To be sure, in this primitive age of the theater—when crowd members drank, spa
t, yelled, tussled, and kept up an ongoing contest with the stage (and when balconies served as ad hoc brothels)—the b’hoys and g’hals, the most spirited patrons, saw celebrity fandom as an excellent reason to rumble. They took proud ownership of actors and plays and staged their own dramas in the peanut gallery. So it seems almost inevitable, in this age of humbug, that b’hoys and g’hals should soon become the subjects of popular culture. They were just too colorful, excitable, ripe. Just as stylish black “dandies and dandizettes” entered the national consciousness through 1830s and ’40s minstrelsy (most notably under the guise of Zip Coon), b’hoys and g’hals made their stage debut in Beulah Spa; or Two of the B’hoys (1834).
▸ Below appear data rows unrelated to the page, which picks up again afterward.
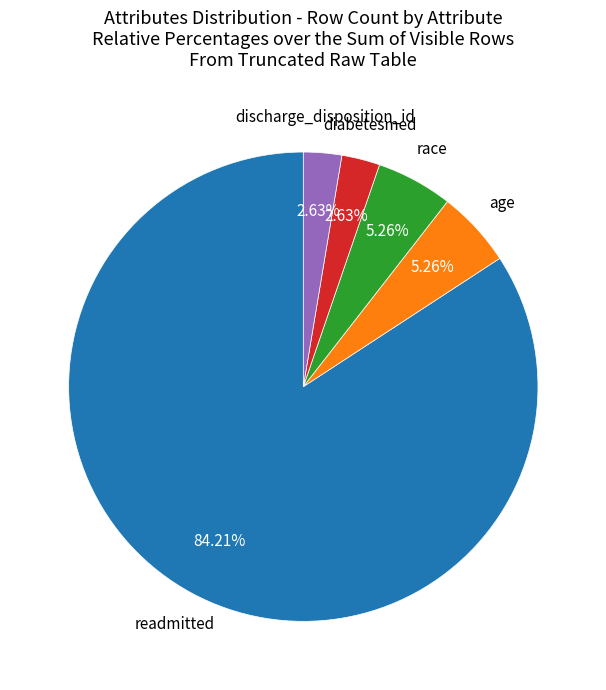

Is it true that discharge_disposition_id is 23% of the pie?

False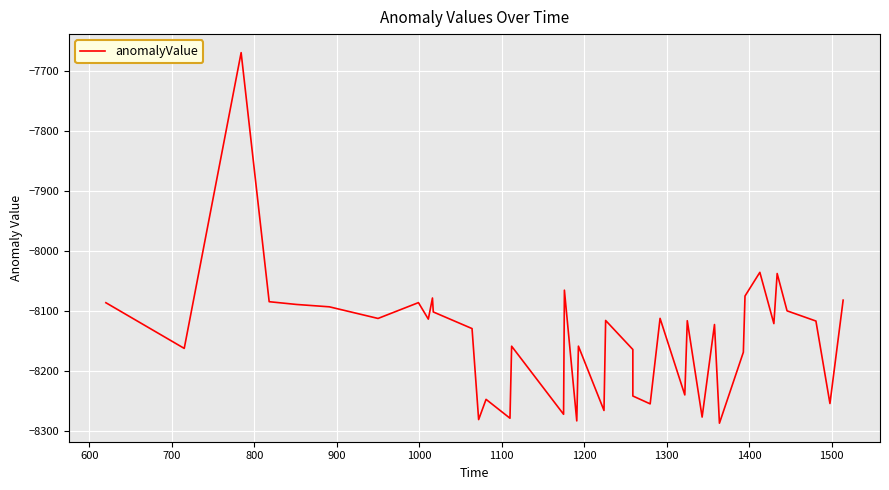

What is the value of the 30th point from the left?

-8122.6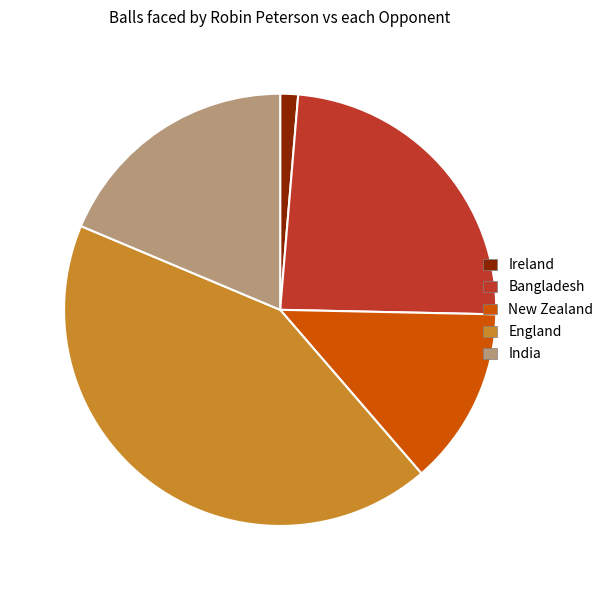

The Ireland slice represents 1% of the pie. True or false?

True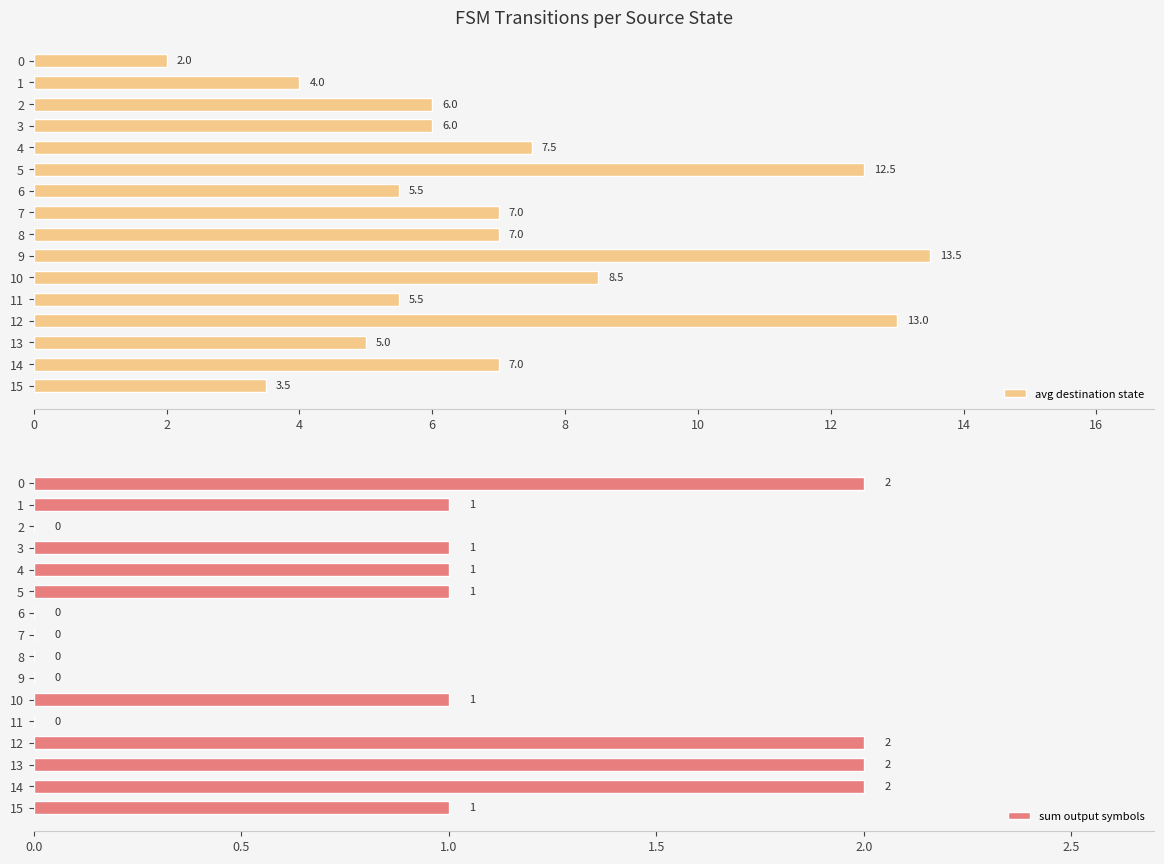

The sum output symbols series shows 1 at 1. True or false?

True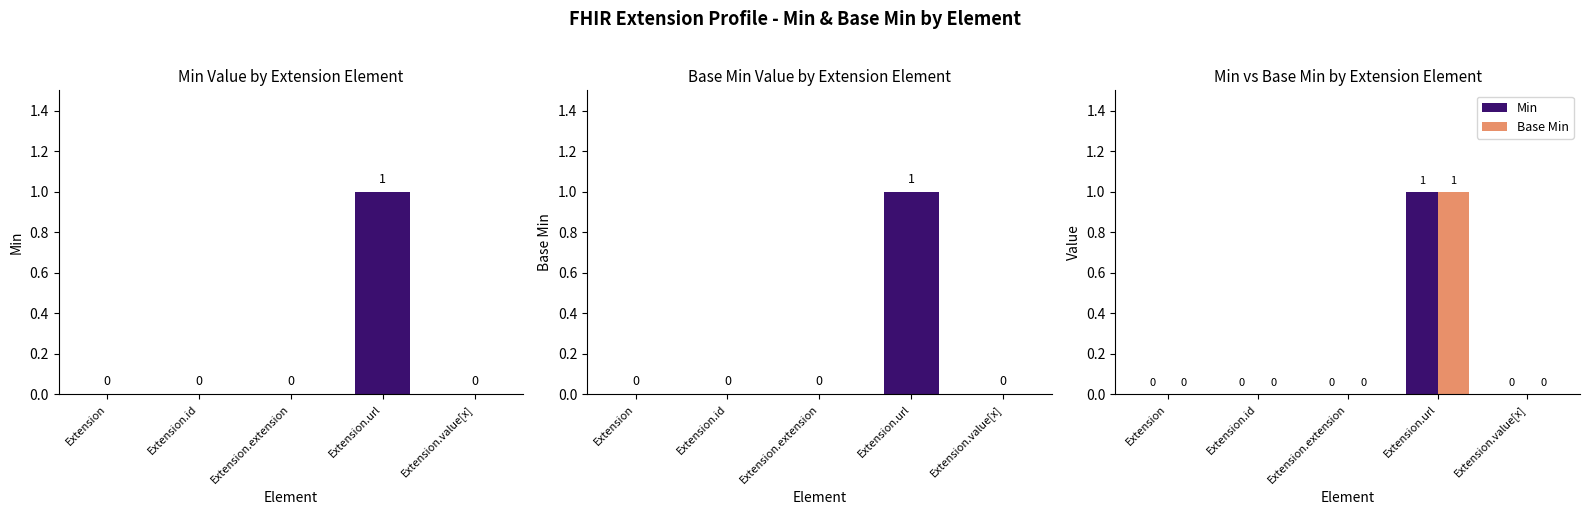

Reading left to right, transcribe all the data shown in this chart.

Min: 0	0	0	1	0
Base Min: 0	0	0	1	0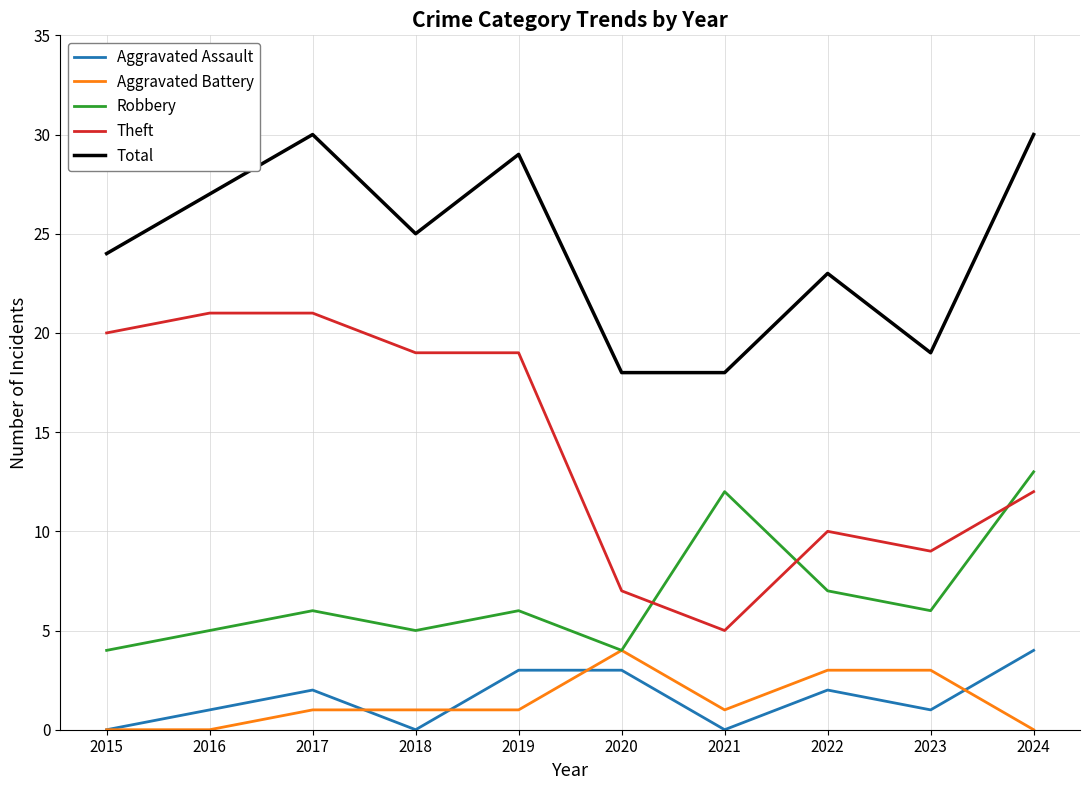

Reading right to left, list all the values displayed in this chart.

Aggravated Assault: 4	1	2	0	3	3	0	2	1	0
Aggravated Battery: 0	3	3	1	4	1	1	1	0	0
Robbery: 13	6	7	12	4	6	5	6	5	4
Theft: 12	9	10	5	7	19	19	21	21	20
Total: 30	19	23	18	18	29	25	30	27	24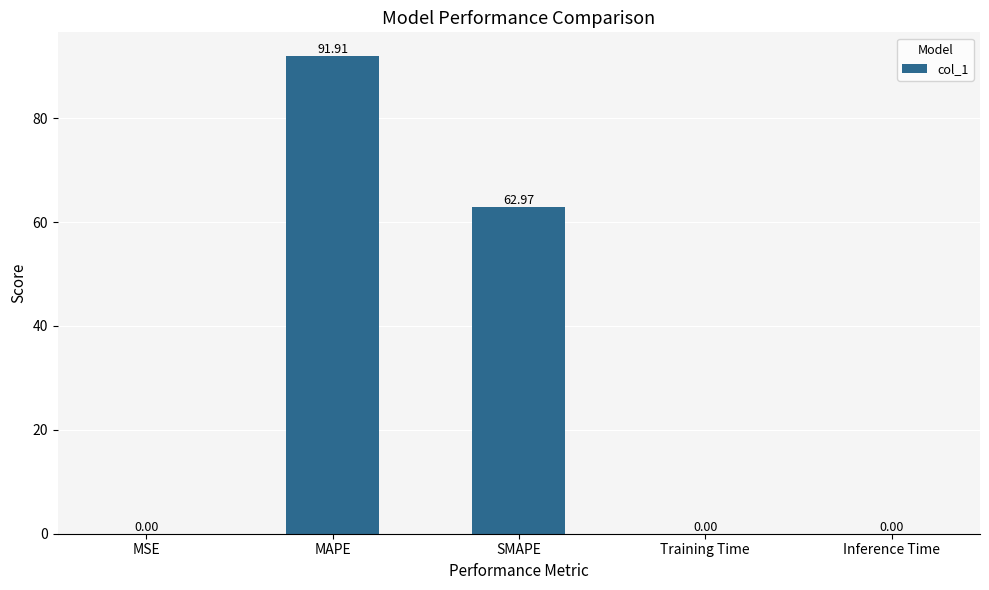

The value at MAPE is 91.9. True or false?

True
But they wouldn’t become larger-than-life poster-board caricatures until the late 1840s, when Frank Chanfrau, a b’hoy turned melodramatic actor, fashioned a character, “Mose,” from Moses Humphrey, an actual tough he had known as a fireman for the Peterson Engine Company no. 15. Before long he had worked him into Benjamin A. Baker’s play A Glance at New York in 1848. Chanfrau’s more immediate inspiration, however, for this streetfighting butcher and red-shirted fireman were the kids who filled the pit in Mitchell’s Olympic Theatre, where the play made its debut. So faithfully did he mimic their dress, gestures, and talk that the play’s producer, William Mitchell, mistaking Chanfrau for a gallery rogue who had managed to sneak backstage, tried to eject him on opening night.